| EXERCISE DESCRIPTION |
Make a verbatim copy of the records; pictures stay out.
DATA IN THIS EXERCISE: Begin
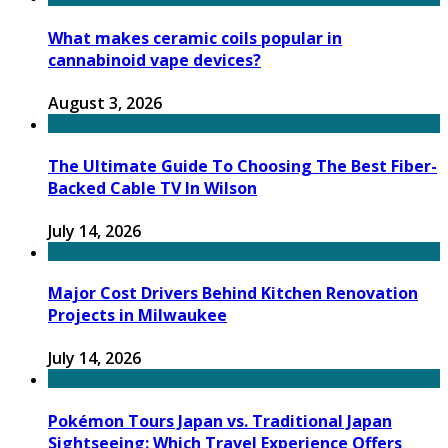
What makes ceramic coils popular in
cannabinoid vape devices?
August 3, 2026
The Ultimate Guide To Choosing The Best Fiber-
Backed Cable TV In Wilson
July 14, 2026
Major Cost Drivers Behind Kitchen Renovation
Projects in Milwaukee
July 14, 2026
Pokémon Tours Japan vs. Traditional Japan
Sightseeing: Which Travel Experience Offers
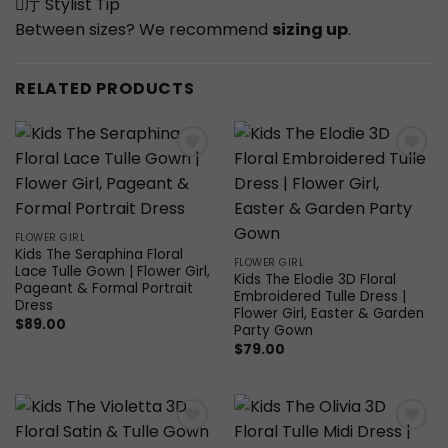
庁 Stylist Tip
Between sizes? We recommend
sizing up
.
RELATED PRODUCTS
Add to
Add to
wishlist
wishlist
FLOWER GIRL
Kids The Seraphina Floral
FLOWER GIRL
Lace Tulle Gown | Flower Girl,
Kids The Elodie 3D Floral
Pageant & Formal Portrait
Embroidered Tulle Dress |
Dress
Flower Girl, Easter & Garden
$
89.00
Party Gown
$
79.00
Add to
Add to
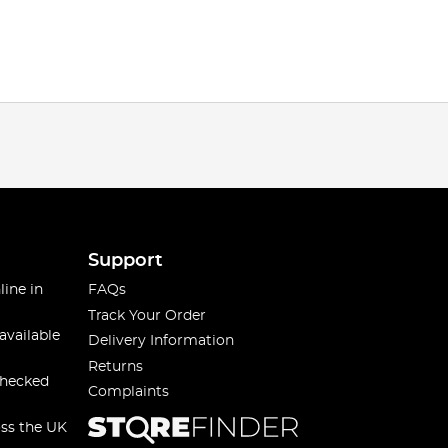
Support
line in
FAQs
Track Your Order
available
Delivery Information
Returns
checked
Complaints
oss the UK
DATA IN THIS EXERCISE: End
| TASK OUTPUT |
What makes ceramic coils popular in
cannabinoid vape devices?
August 3, 2026
The Ultimate Guide To Choosing The Best Fiber-
Backed Cable TV In Wilson
July 14, 2026
Major Cost Drivers Behind Kitchen Renovation
Projects in Milwaukee
July 14, 2026
Pokémon Tours Japan vs. Traditional Japan
Sightseeing: Which Travel Experience Offers
庁 Stylist Tip
Between sizes? We recommend
sizing up
.
RELATED PRODUCTS
Add to
Add to
wishlist
wishlist
FLOWER GIRL
Kids The Seraphina Floral
FLOWER GIRL
Lace Tulle Gown | Flower Girl,
Kids The Elodie 3D Floral
Pageant & Formal Portrait
Embroidered Tulle Dress |
Dress
Flower Girl, Easter & Garden
$
89.00
Party Gown
$
79.00
Add to
Add to
Support
line in
FAQs
Track Your Order
available
Delivery Information
Returns
checked
Complaints
oss the UK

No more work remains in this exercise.